All questions

Contract formation

i Basic elements

A contract is nothing more than an agreement to exchange things of value. In California, an enforceable contract requires reasonably certain terms, mutual assent to those terms, and something of value for both parties. To be 'reasonably certain', a contract's terms must be sufficiently definite that they provide a basis for later determining whether the parties have complied with their obligations and what remedy they would expect for a breach. An enforceable agreement must also have a lawful purpose and both parties must have the legal capacity to enter into a contractual relationship – children generally cannot enter into binding agreements, for example.

If an offer meets these requirements, it becomes a contract the moment it is accepted, provided the offeree accepts the terms without changes or preconditions. Acceptance does not have to be explicit. It can be communicated by beginning performance or by taking the consideration offered. Silence in the face of an offer is not acceptance unless there is a relationship between the parties that would indicate to a reasonable person that silence means acceptance. An offer may be revoked any time prior to acceptance, provided there was no binding agreement to leave the offer open for longer. An offeror can assign an expiration date to its offer, at which time the offer will automatically expire if not accepted. If no time period is specified, an offer will lapse after a 'reasonable time' an amount which varies based on the circumstances.

Consideration is an essential element of any contract, but offering most any benefit, or agreeing to suffer most any prejudice, is generally enough. Although little is required, a recommitment to perform a pre-existing obligation has no value and, therefore, cannot constitute consideration. Parties should be aware, however, that consideration can be so inadequate in comparison to the benefit received that it raises questions about whether the contract was obtained by fraud or duress and is, therefore, unenforceable. These issues are addressed elsewhere in this chapter.

ii Oral contracts

California does not require that parties set down their agreement in writing except under specific circumstance identified in a rule known as the statute of frauds. While there are others, the primary circumstances in which the statute of frauds requires that an agreement be in writing is when an obligation is not intended to be performed within a year or within the promisor's lifetime, or when an agreement involves the sale of real property or an interest therein. Even when the statute of frauds requires that an agreement be in writing, emails and electronic signatures are sufficient.

iii Modifications

Any contract may be subsequently modified by agreement of the parties, provided the same elements required for validity of the original contract are present. Except in those circumstances where the statute of frauds applies, parties to a written contract in California do not need a new written agreement to modify an existing one. It is enough that both parties fully perform in a manner that is consistent with the new understanding or that the modification is supported by additional consideration. However, if parties to an oral agreement in California modify the original contract in writing, there is no need for new consideration.

If a contract has a term requiring that all modifications be made in writing, California will generally enforce it.

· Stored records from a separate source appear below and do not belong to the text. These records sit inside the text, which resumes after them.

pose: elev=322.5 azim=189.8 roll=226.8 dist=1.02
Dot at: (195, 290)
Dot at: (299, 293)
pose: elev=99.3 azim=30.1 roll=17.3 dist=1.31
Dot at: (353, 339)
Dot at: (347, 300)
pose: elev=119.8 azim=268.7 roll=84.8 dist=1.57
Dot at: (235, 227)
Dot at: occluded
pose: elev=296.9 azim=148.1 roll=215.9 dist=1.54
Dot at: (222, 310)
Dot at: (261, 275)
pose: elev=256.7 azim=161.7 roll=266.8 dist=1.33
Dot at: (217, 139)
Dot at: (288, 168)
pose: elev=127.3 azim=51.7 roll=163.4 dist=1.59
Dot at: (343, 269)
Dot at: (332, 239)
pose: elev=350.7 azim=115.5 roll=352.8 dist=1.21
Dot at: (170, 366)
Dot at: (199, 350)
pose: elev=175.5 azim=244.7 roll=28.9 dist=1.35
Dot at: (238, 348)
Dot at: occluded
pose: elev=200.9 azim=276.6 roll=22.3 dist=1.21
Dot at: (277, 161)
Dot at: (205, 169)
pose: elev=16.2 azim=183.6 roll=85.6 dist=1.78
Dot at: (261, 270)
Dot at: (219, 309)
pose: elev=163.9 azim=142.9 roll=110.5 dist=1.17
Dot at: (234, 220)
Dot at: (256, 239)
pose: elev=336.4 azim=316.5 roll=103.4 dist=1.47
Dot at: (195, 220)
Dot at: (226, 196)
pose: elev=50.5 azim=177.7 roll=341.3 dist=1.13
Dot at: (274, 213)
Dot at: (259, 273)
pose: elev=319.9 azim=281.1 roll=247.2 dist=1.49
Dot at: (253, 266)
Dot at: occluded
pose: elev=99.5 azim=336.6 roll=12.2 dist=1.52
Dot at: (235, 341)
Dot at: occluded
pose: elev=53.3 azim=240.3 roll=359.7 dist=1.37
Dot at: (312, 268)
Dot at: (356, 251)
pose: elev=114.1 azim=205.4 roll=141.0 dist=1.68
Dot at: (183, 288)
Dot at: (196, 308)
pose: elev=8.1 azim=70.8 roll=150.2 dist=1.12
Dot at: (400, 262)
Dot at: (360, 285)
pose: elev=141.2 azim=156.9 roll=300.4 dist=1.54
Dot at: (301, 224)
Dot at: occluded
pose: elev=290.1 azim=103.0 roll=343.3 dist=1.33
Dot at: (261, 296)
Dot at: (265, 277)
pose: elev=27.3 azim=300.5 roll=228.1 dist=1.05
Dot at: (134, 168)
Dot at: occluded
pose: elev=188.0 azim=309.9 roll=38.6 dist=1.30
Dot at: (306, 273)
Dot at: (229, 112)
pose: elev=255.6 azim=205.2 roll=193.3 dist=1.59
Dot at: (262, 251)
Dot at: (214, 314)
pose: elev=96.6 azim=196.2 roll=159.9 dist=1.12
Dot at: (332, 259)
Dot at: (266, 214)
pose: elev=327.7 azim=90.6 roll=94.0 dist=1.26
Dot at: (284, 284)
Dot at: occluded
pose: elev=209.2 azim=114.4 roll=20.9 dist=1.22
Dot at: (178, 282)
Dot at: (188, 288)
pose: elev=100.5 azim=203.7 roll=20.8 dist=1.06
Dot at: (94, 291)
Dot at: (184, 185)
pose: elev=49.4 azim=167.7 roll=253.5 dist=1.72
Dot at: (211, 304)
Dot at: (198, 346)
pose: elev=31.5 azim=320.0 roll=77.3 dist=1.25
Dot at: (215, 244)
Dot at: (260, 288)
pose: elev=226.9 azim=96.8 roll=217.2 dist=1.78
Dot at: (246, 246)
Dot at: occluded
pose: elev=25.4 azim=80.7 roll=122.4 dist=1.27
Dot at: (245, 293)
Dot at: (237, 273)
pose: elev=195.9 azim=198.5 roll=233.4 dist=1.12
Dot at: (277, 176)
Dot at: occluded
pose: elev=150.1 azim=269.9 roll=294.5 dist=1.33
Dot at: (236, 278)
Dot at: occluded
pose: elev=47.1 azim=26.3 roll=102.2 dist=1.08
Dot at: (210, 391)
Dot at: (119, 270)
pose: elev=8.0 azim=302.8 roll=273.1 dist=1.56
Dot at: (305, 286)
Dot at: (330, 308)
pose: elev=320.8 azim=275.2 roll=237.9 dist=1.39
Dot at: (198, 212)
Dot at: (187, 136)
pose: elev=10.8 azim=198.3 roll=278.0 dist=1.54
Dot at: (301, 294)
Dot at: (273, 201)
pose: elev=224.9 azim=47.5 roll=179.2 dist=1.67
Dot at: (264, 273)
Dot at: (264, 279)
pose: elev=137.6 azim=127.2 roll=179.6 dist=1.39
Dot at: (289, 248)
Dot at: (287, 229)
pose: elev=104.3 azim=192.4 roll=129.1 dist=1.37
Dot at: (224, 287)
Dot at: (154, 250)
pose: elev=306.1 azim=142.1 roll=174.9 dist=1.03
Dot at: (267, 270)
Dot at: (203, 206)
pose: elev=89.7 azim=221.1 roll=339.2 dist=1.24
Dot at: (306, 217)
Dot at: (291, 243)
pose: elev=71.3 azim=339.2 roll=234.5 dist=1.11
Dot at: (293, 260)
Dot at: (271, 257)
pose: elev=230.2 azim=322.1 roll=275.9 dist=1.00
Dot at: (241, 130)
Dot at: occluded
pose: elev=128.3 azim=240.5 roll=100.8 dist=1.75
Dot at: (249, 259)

But a court may also find that the parties' consistent divergence from the agreements' terms, without objection from either side, effectively modifies the agreement, notwithstanding a contractual provision forbidding oral modifications. For example, one California court addressed a provision in a written shareholder agreement requiring that shareholders approve all billing contracts in writing. According to the court, by repeatedly approving billing contracts orally, the shareholders 'orally amended' the agreement to allow 'oral approval'.